[Work to complete]:
Check each line of the records below and collect those holding "것입니다".

(Collected data)
◆ ◆ ◆ ◆ ◆

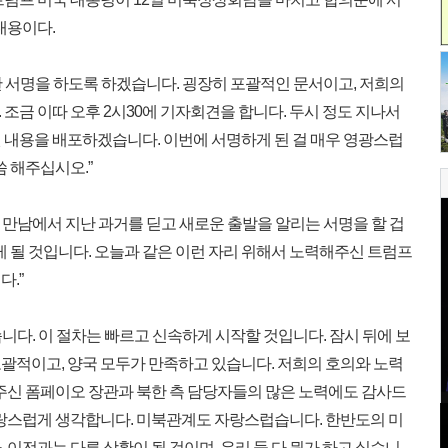
내용이다.
한 서명을 하도록 하겠습니다. 굉장히 포괄적인 문서이고, 저희의
조금 이따 오후 2시30에 기자회견을 합니다. 두시 정도 지나서
 내용을 배포하겠습니다. 이번에 서명하게 된 걸 매우 영광스럽
씀 해주십시오.”
 만남에서 지난 과거를 딛고 새로운 출발을 알리는 서명을 할 겁
게 될 것입니다. 오늘과 같은 이런 자리 위해서 노력해주신 트럼프
.”
습니다. 이 절차는 빠르고 신속하게 시작할 것입니다. 잠시 뒤에 보
괄적이고, 양국 모두가 만족하고 있습니다. 저희의 호의와 노력
해주신 폼페이오 장관과 북한 측 담당자들의 많은 노력에도 감사드
자랑스럽게 생각합니다. 미북관계도 자랑스럽습니다. 한반도의 미
 이전과는 다른 상황이 될 것이며, 우리 둘 다 뭔가 하고 싶습니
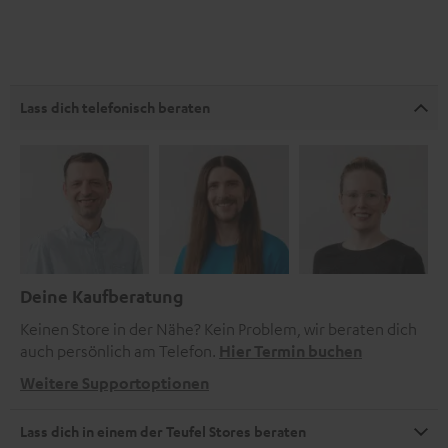
Lass dich telefonisch beraten
Deine Kaufberatung
Keinen Store in der Nähe? Kein Problem, wir beraten dich
auch persönlich am Telefon.
Hier Termin buchen
Weitere Supportoptionen
Lass dich in einem der Teufel Stores beraten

◆ ◆ ◆ ◆ ◆

[Reply]:
게 될 것입니다. 오늘과 같은 이런 자리 위해서 노력해주신 트럼프
습니다. 이 절차는 빠르고 신속하게 시작할 것입니다. 잠시 뒤에 보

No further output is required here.